• [Excerto do documento]:
A riqueza material trazida pela Expansão Marítima portuguesa foi, há muito, quase toda consumida.

Sobraram as igrejas, os mosteiros e tantas outras obras financiadas pelos proveitos oriundos do império português, que, hoje, encantam os muitos turistas que nos visitam e que, goste-se ou não, são responsáveis por quase 16% do nosso PIB.

Mas o maior legado que nos ficou foi essa capacidade única de nos adaptarmos a outros locais e a outras culturas, sendo reconhecida a capacidade de integração e o valor dos imigrantes portugueses.

Muito jeito nos tem dado essa capacidade ao longo do tempo, sempre que nos chega o desejo de partir ou a necessidade de fugir.

Em períodos bem menos épicos, durante os anos da Primeira República ou do chamado Estado Novo, muitos foram aqueles que fugiram da mais absoluta miséria em que viviam, em aldeias perdidas pelo interior do País, não se dispensando aqui um exercício de memória.

Para muitos, não havia saneamento básico, água canalizada ou luz elétrica.

Acesso a uma educação passível de romper com a desigualdade social existente? Tampouco…

Por esse país fora havia, isso sim, trabalho muito duro, crianças mal nutridas e mal vestidas, alimentadas a pão, caldo magro e vinho, que tanto nutria como amortecia os sentidos e pouca, ou nenhuma, esperança de uma vida melhor em Portugal.

Aqueles que emigraram no passado eram, demasiadas vezes, pouco mais do que crianças, que nunca tinham saído das suas aldeias, com baixíssimo nível de instrução, movidos apenas pela coragem e pelo desespero que nascem da mais absoluta falta de alternativas.

A tudo isso deram a volta (teve de ser), fizeram a sua vida, a uns correu melhor, a outros pior, mas todos chamaram a si a responsabilidade de mudar o seu destino e o dos que cá deixaram, pois convém recordar que, antes da adesão de Portugal à União Europeia, o dinheiro que entrava no nosso país vinha sobretudo das remessas dos emigrantes.

• [Enunciado da tarefa]: Transcreva fielmente, do excerto sobre a emigração portuguesa acima, o trecho que abre com as palavras "A riqueza material" e fecha com "do nosso PIB.".

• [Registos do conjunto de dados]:
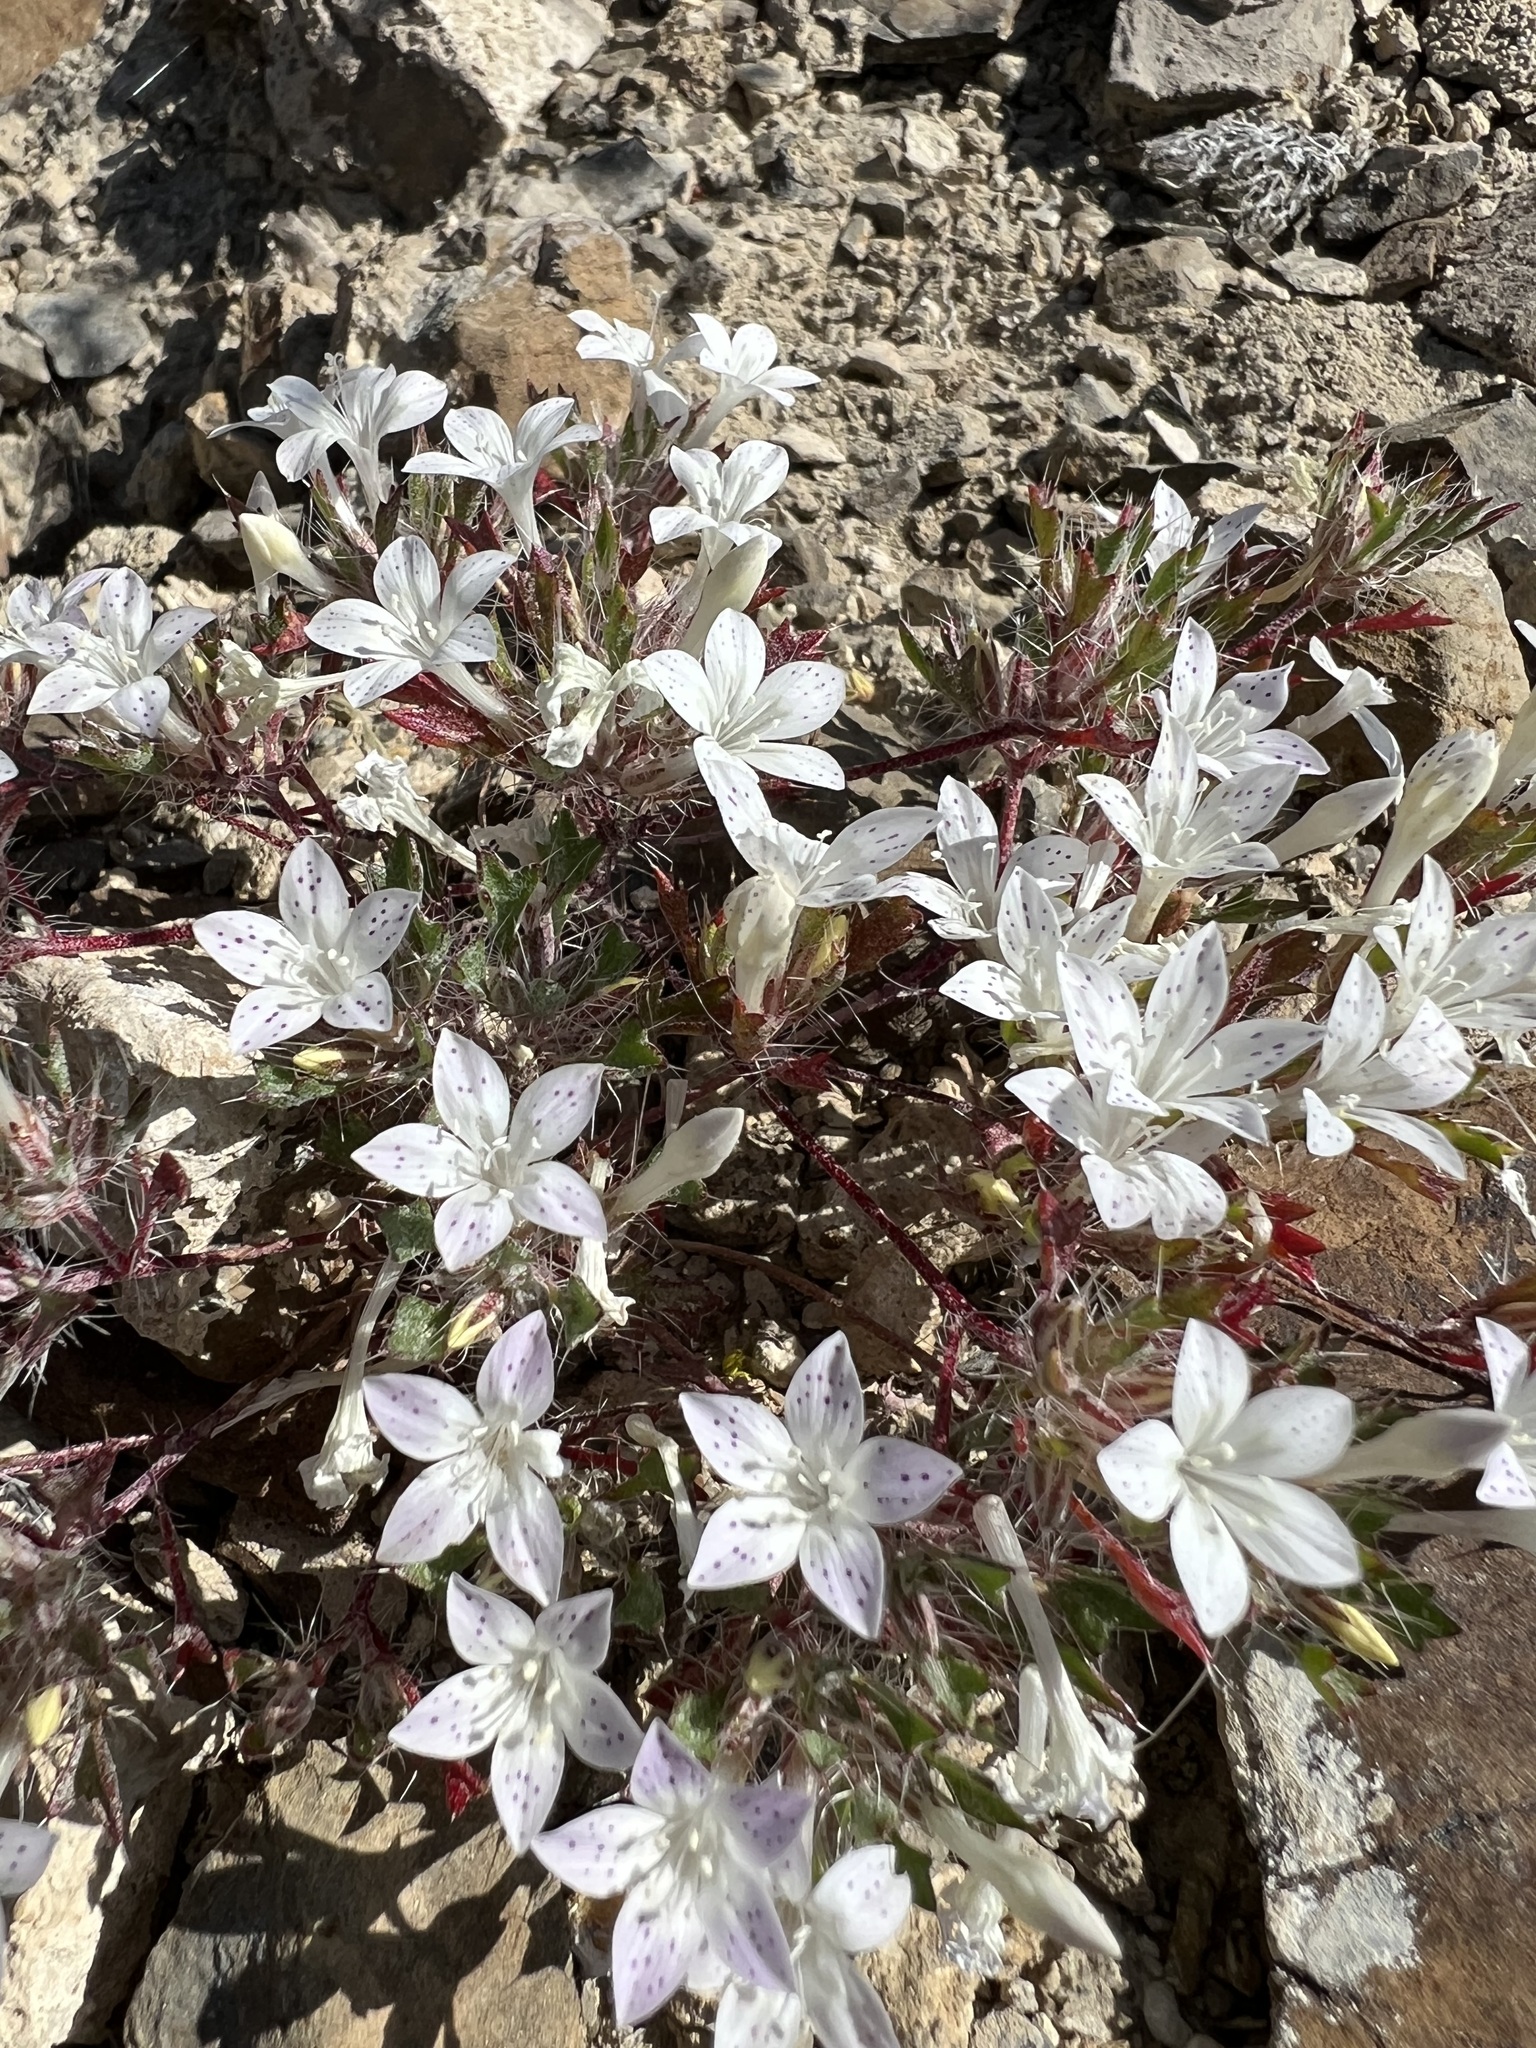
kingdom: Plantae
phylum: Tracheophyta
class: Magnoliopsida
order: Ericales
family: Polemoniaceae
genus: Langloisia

• [Resposta escrita]:
A riqueza material trazida pela Expansão Marítima portuguesa foi, há muito, quase toda consumida.

Sobraram as igrejas, os mosteiros e tantas outras obras financiadas pelos proveitos oriundos do império português, que, hoje, encantam os muitos turistas que nos visitam e que, goste-se ou não, são responsáveis por quase 16% do nosso PIB.